Minimum dependencies
The absolute minimum requirements for getting Comics up and running can be installed with:
python3 -m pip install .
Optional dependencies for real deployments
To deploy Comics, you need a WSGI server. There are several options, but we tend to use Gunicorn. To install it, run:
python -m pip install ".[server]"
By default, Comics is configured to use an SQLite database. While SQLite is good enough for local development, we recommend PostgreSQL when running Comics long-term. To install the extra dependencies required to use PostgreSQL as the database, run:
python3 -m pip install ".[pgsql]"
Comics does not require a cache, but responses are significantly faster with a cache available.
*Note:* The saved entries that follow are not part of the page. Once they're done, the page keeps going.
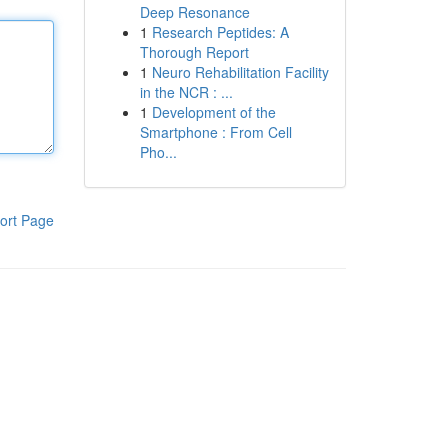
Deep Resonance
1
Research Peptides: A
Thorough Report
1
Neuro Rehabilitation Facility
in the NCR : ...
1
Development of the
Smartphone : From Cell
Pho...
ort Page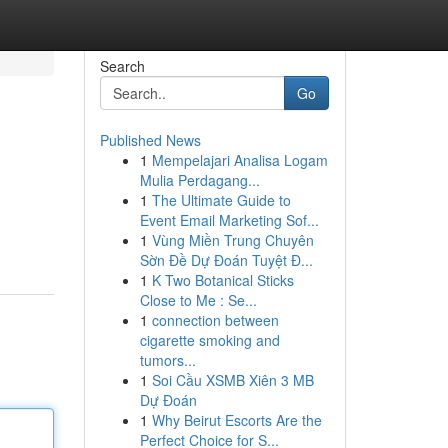
Search
Go
Published News
1
Mempelajari Analisa Logam
Mulia Perdagang...
1
The Ultimate Guide to
Event Email Marketing Sof...
1
Vùng Miền Trung Chuyên
Sờn Đề Dự Đoán Tuyệt Đ...
1
K Two Botanical Sticks
Close to Me : Se...
1
connection between
cigarette smoking and
tumors...
1
Soi Cầu XSMB Xiên 3 MB
Dự Đoán
1
Why Beirut Escorts Are the
Perfect Choice for S...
To install the dependencies required for to use memcached as a cache, run:
python3 -m pip install ".[cache]"
The Comics API is able to respond using JSON, XML, or several other formats. To install the dependencies required to provide all possible response formats, run:
python3 -m pip install ".[api]
Development dependencies
If you’re setting up Comics for development, you should install Poetry, and in the Comics git repository, run:
poetry install
This installs both the minimum dependencies as described above and all extra dependencies required for development.
Bootstrapping
Once you’ve installed Comics, you need to create the database and create the initial users and comics.
To get Comics to a state useful for testing of new crawlers and personal usage, the following steps are all that is needed.
Create database
A file-based SQLite database will be used, unless you have configured another database, like PostgreSQL.
To create the database and database schema, open a terminal, go to top level
directory in your checkout of the Comics repo, where you’ll find the file
manage.py
, and run:
python manage.py migrate
Create first user
When migrate
has finished, create a superuser by running:
python manage.py createsuperuser
Add comics
Then we need to seed the database with information on what comics to crawl.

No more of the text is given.